RECORD EXCERPTS:
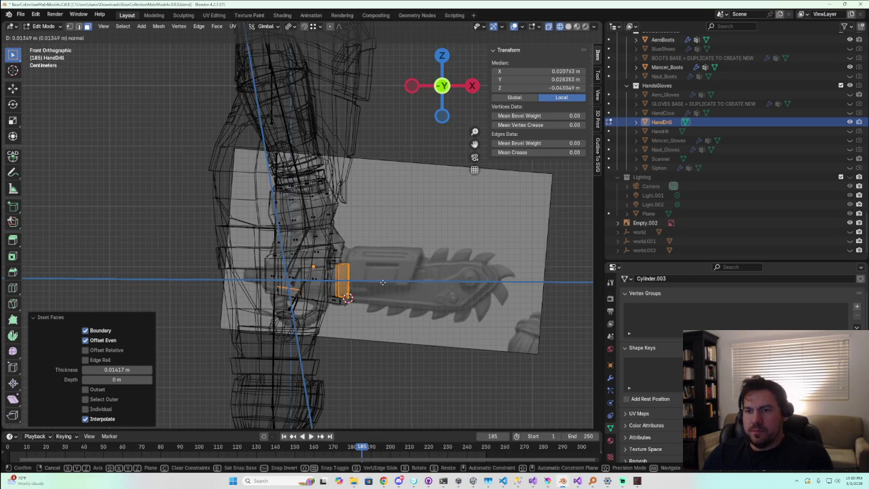
click(373, 317)
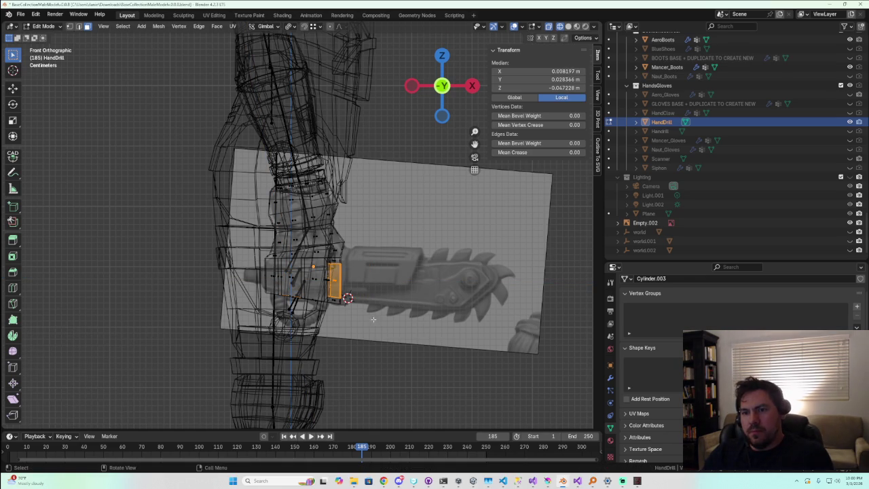
mouse_move(354, 316)
middle_down()
mouse_move(310, 309)
mouse_move(408, 204)
middle_up()
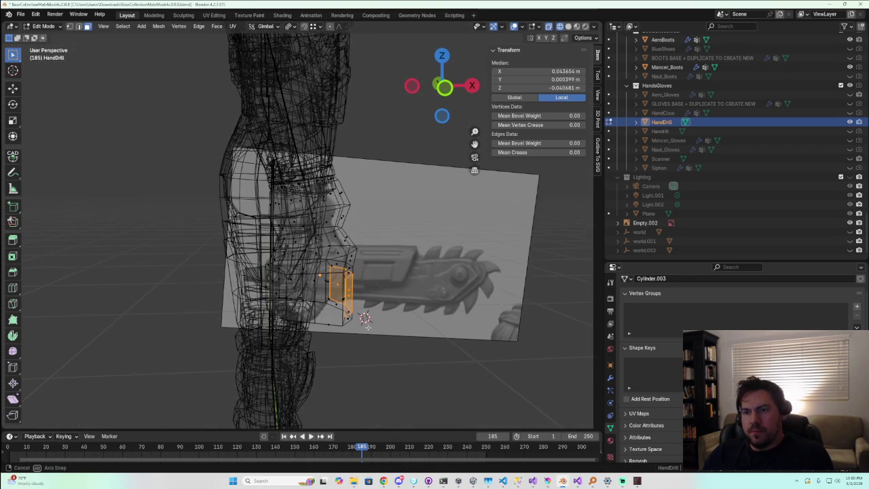
click(445, 86)
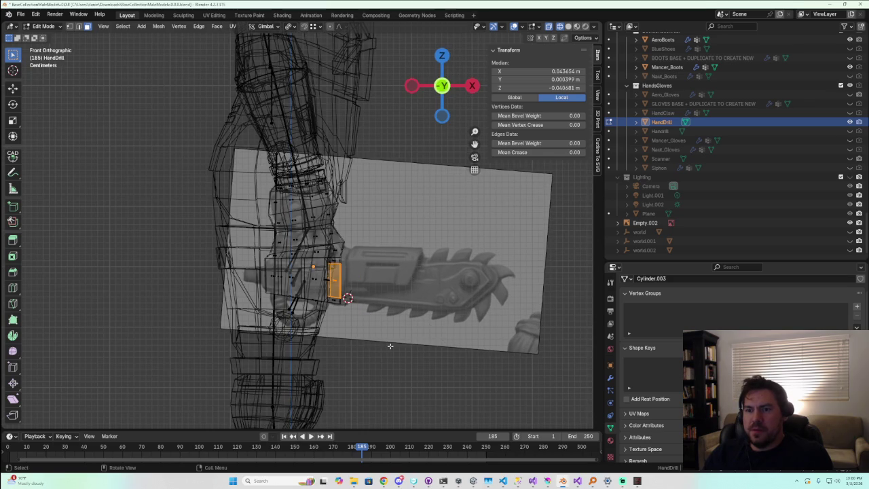
Add the face above and the bottom face to the selection
middle_drag(389, 345, 340, 337)
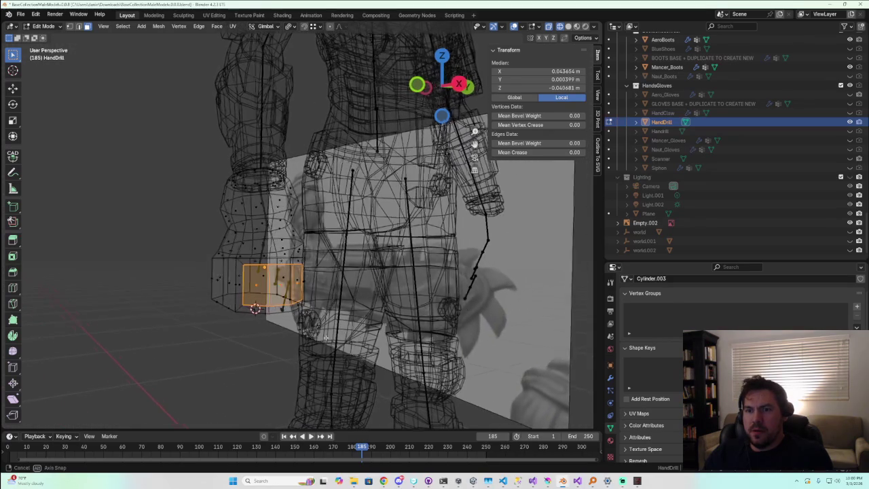
scroll(325, 335, up, 3)
shift+click(268, 282)
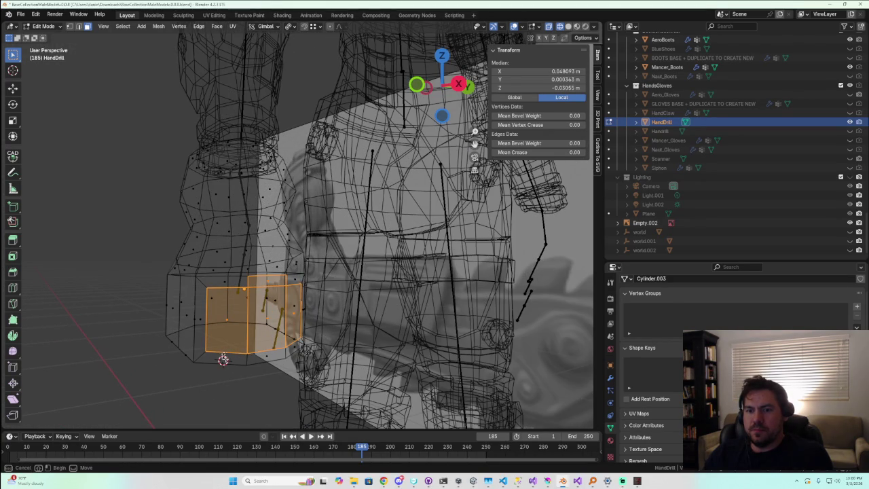
shift+click(298, 348)
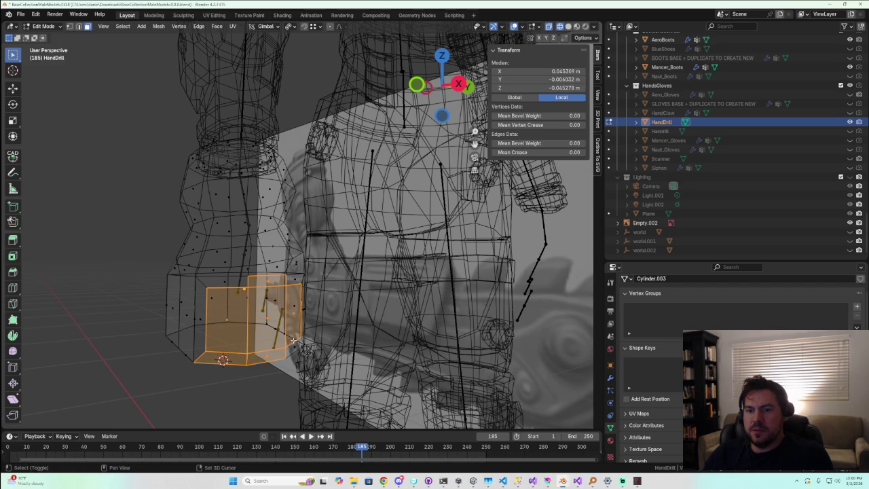
middle_drag(294, 339, 407, 136)
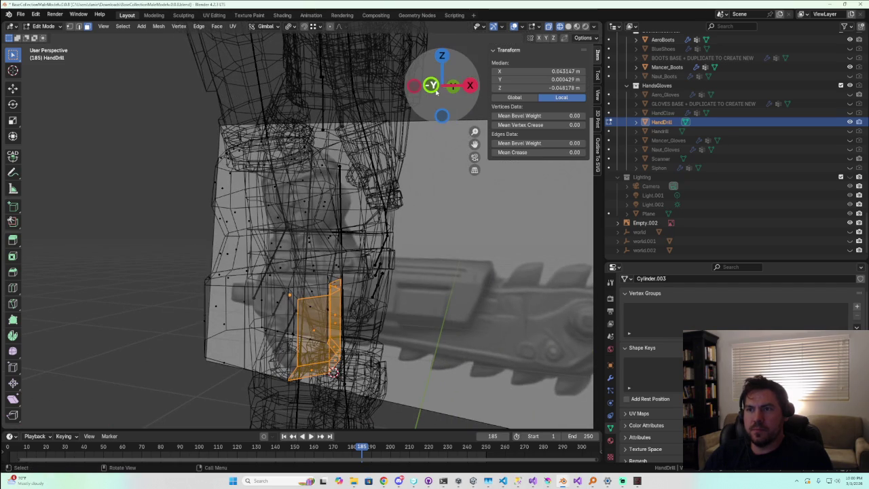
click(434, 90)
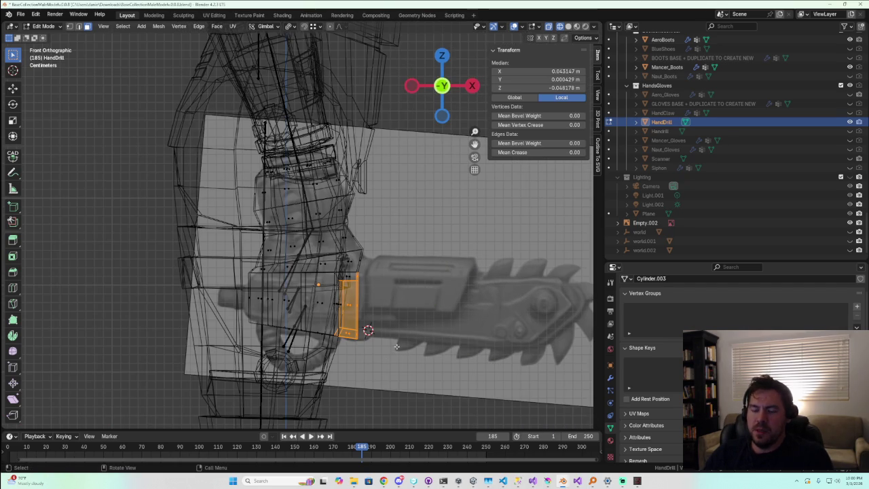
Extrude the selected faces along the chainsaw reference into the first barrel section
key(e)
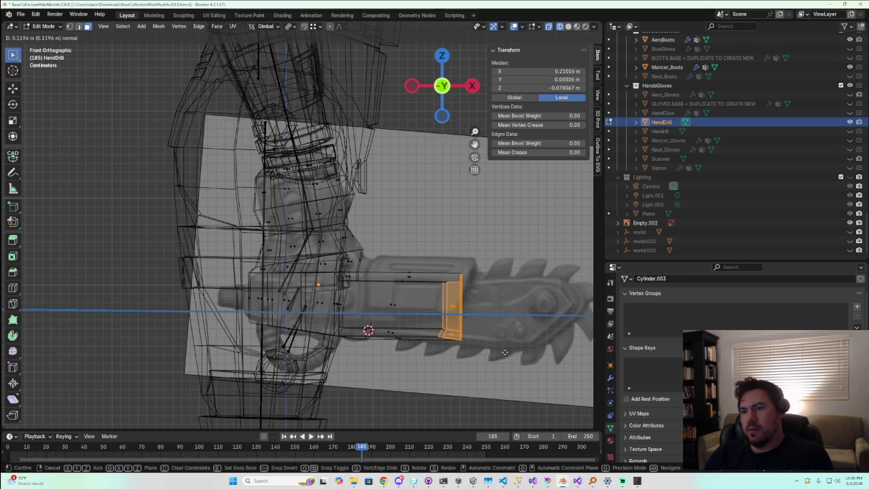
click(508, 351)
mouse_move(508, 352)
middle_down()
mouse_move(485, 345)
mouse_move(437, 63)
middle_up()
click(443, 88)
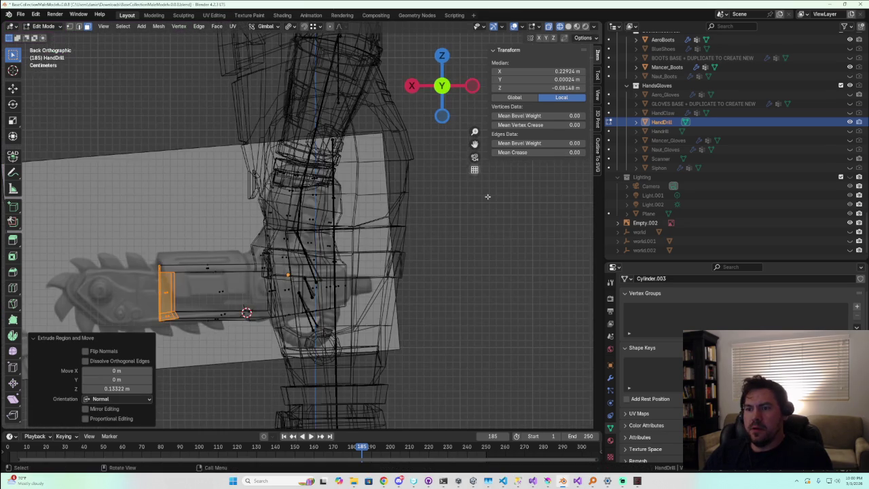
click(411, 85)
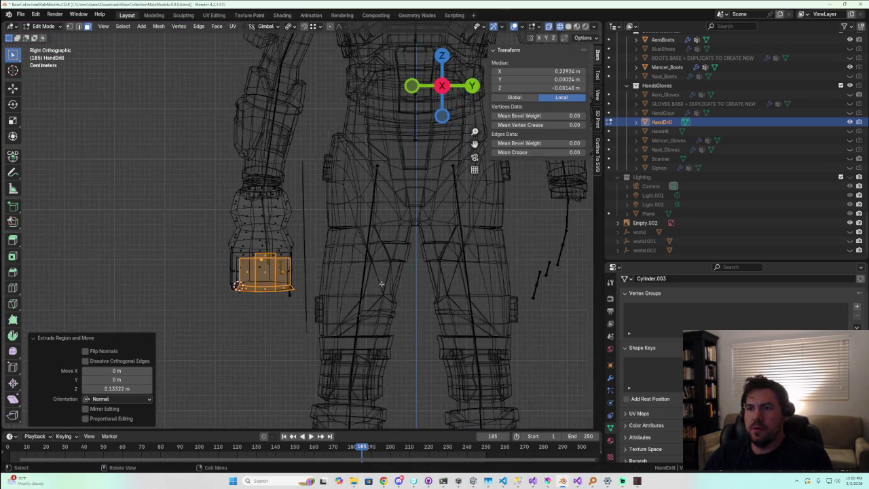
click(413, 84)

EXERCISE: Lines from the one holding "middle_drag(294, 339, 407, 136)" down to the last line of the entries above must be retyped exactly, inclusive of both, with no pictures and nothing else.

RESPONSE FOR THIS EXERCISE:
middle_drag(294, 339, 407, 136)
click(434, 90)
Extrude the selected faces along the chainsaw reference into the first barrel section
key(e)
click(508, 351)
mouse_move(508, 352)
middle_down()
mouse_move(485, 345)
mouse_move(437, 63)
middle_up()
click(443, 88)
click(411, 85)
click(413, 84)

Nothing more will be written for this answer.